Utopieschleuder mit Unwucht

von Elena Philipp

Berlin, 10. Dezember 2017. Die Geburtsstunde des Haufen-Theaters ist eine zähe Angelegenheit. Erinnert der Szenenhaufen, den Showcase Beat Le Mot in ihrer Performance "Super Collider" auf die Bühne des Berliner HAU 2 kippen, doch etwas zu sehr an ihre eigene Beschreibung des titelgebenden Teilchenbeschleunigers: Darin tobe nicht das Leben, verkündet Veit Sprenger, während er sich in die Seile wirft, in die ihn die Bondage-Künstlerin Dasniya Sommer zuvor eingeknüpft hat. Ein Teilchenbeschleuniger, lässt der verschnürt pendelnde Performer wissen, ist "vor allem ein leerer Schlauch" – eine Kollision hat Seltenheitswert. So wie an diesem Abend die Momente, in denen es produktiv knallt. Und doch…

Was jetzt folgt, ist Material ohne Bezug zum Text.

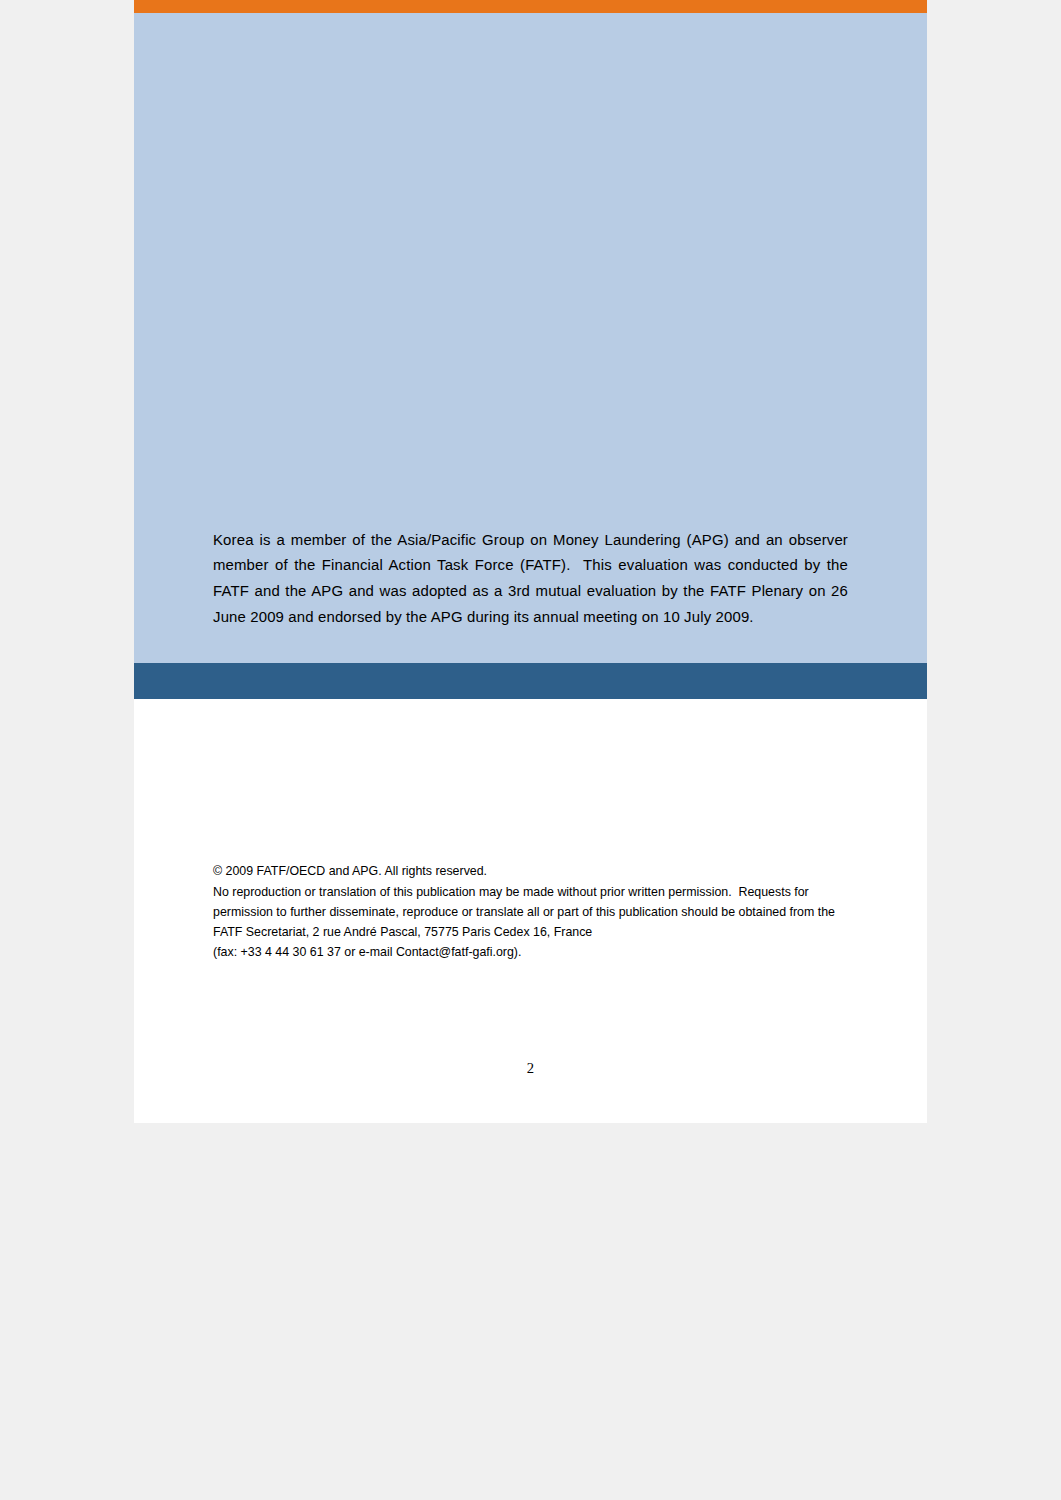Korea is a member of the Asia/Pacific Group on Money Laundering (APG) and an observer member of the Financial Action Task Force (FATF). This evaluation was conducted by the FATF and the APG and was adopted as a 3rd mutual evaluation by the FATF Plenary on 26 June 2009 and endorsed by the APG during its annual meeting on 10 July 2009.
© 2009 FATF/OECD and APG. All rights reserved.
No reproduction or translation of this publication may be made without prior written permission. Requests for permission to further disseminate, reproduce or translate all or part of this publication should be obtained from the FATF Secretariat, 2 rue André Pascal, 75775 Paris Cedex 16, France
(fax: +33 4 44 30 61 37 or e-mail Contact@fatf-gafi.org).
2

Space Acts statt Fake Facts

Aufrichtig erscheint das Ausgangsgefühl für die aktuelle SCBLM-Zusammenarbeit: Entsetzen oder zumindest Ärger über die Weltlage – Stichwort: Trump –, was für einen düsteren Subtext im heiter-kryptischen Ankündigungstext sorgt. Statt aber für "apokalyptische Resignation" (Theater-)Strom zu verschwenden, will das Performancekollektiv "den Diskursrahmen um das Weltall erweitern". Antennen auf Senden, das Bühnenbild ist die Message, das Publikum der Röhrenverstärker: "Space Acts statt Fake Facts". Gewichtige Anliegen, dem dadaistischen Gestus zum Trotz.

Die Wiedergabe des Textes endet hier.